• Directive
Could you reproduce the text lines of the material below word for word, omitting the pictures?

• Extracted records
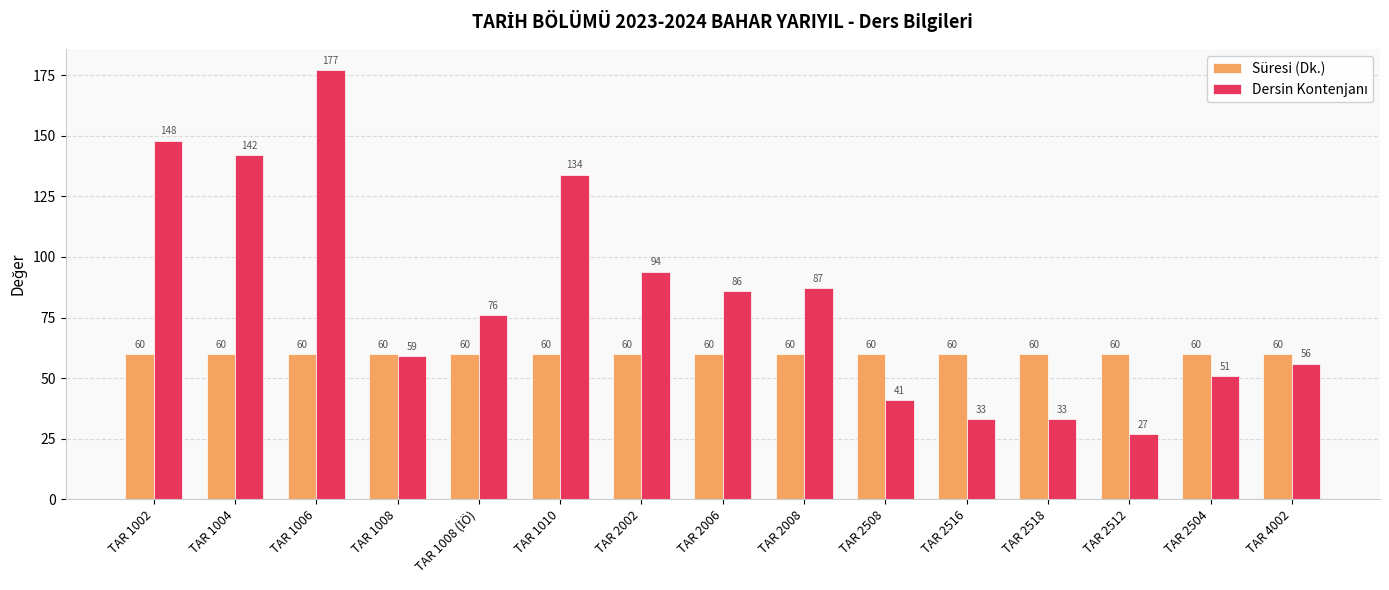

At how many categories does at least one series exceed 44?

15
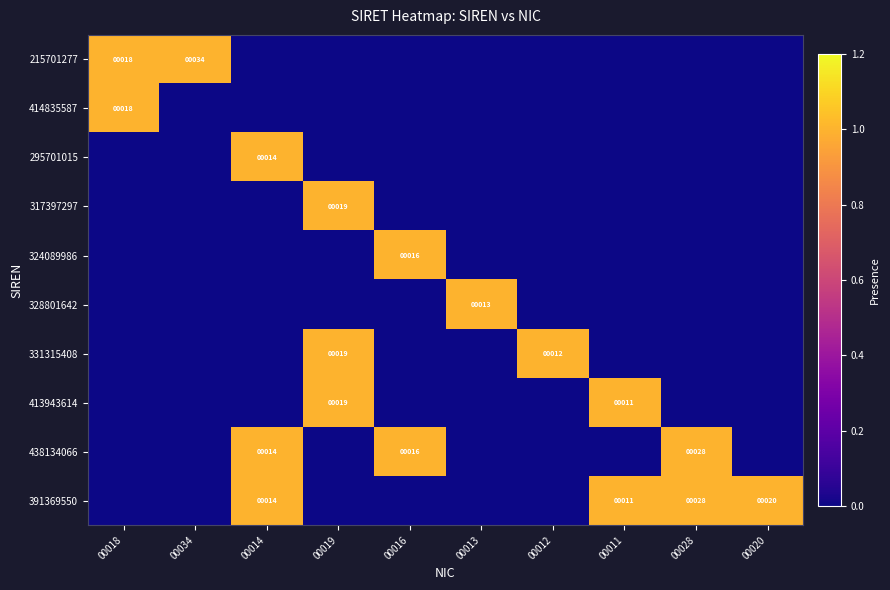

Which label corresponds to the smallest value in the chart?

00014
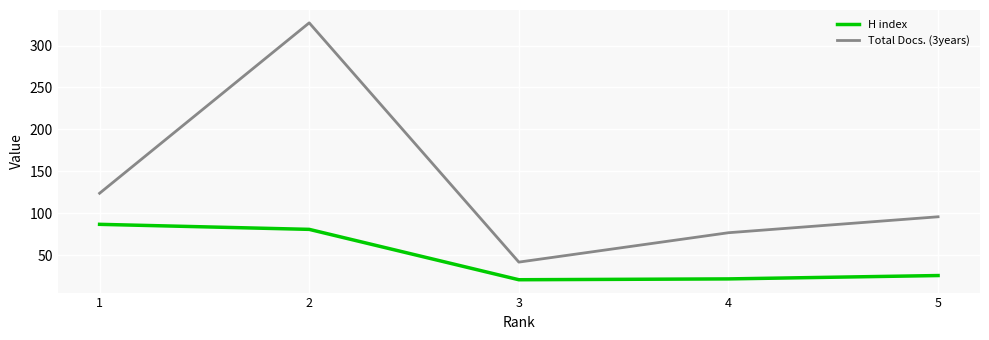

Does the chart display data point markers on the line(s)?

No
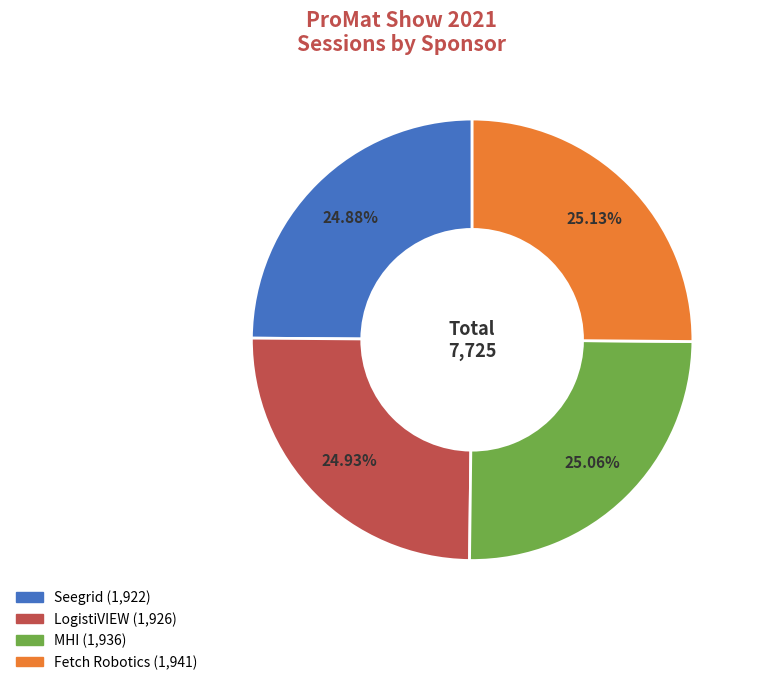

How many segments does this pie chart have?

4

• Output below
At how many categories does at least one series exceed 44?

15

Which label corresponds to the smallest value in the chart?

00014

Does the chart display data point markers on the line(s)?

No

How many segments does this pie chart have?

4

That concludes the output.